**YOUR ASSIGNMENT**
Convert the records into a Markdown table with the columns "Row" and "Line", numbering each line and omitting blank lines. Exclude the pictures from the table.

**SUPPLIED RECORDS**
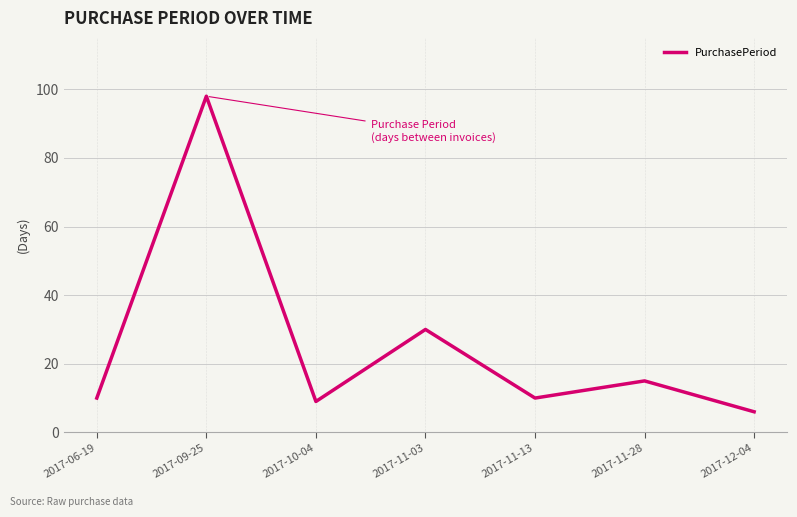

How many series are shown in this chart?

1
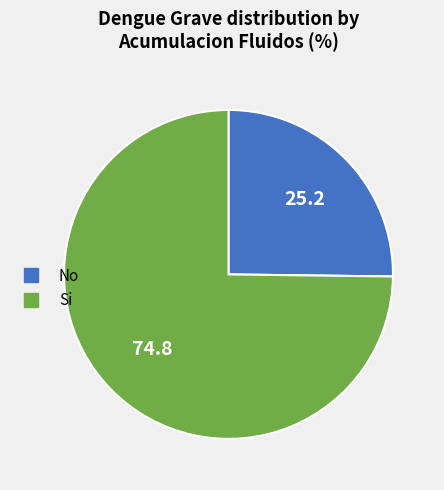

Which category has the smallest portion of the pie?

No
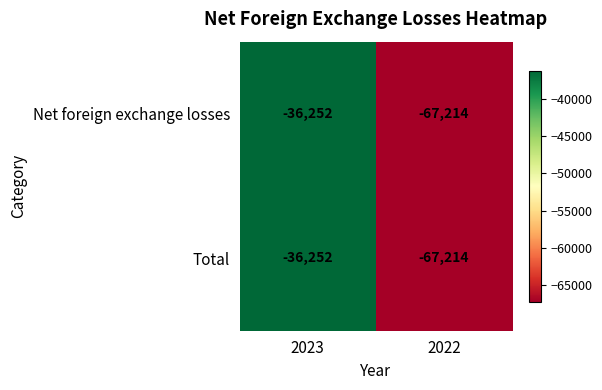

Is it true that Total equals -24879 at 2022?

False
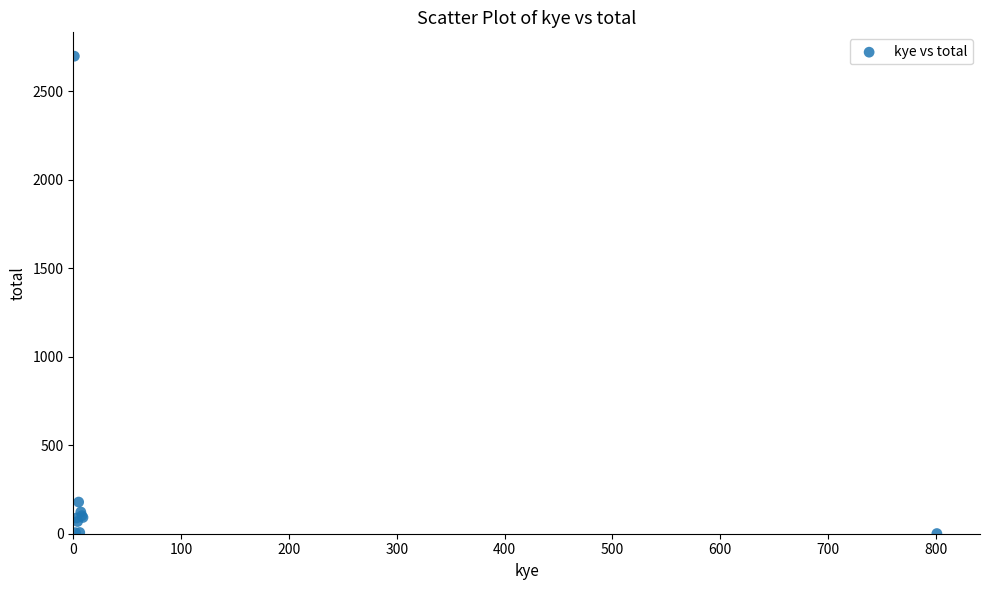

What Y value in the scatter plot is closest to 1350?

179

**RESPONSE AREA**
| Row | Line |
|---|---|
| 1 | How many series are shown in this chart? |
| 2 | 1 |
| 3 | Which category has the smallest portion of the pie? |
| 4 | No |
| 5 | Is it true that Total equals -24879 at 2022? |
| 6 | False |
| 7 | What Y value in the scatter plot is closest to 1350? |
| 8 | 179 |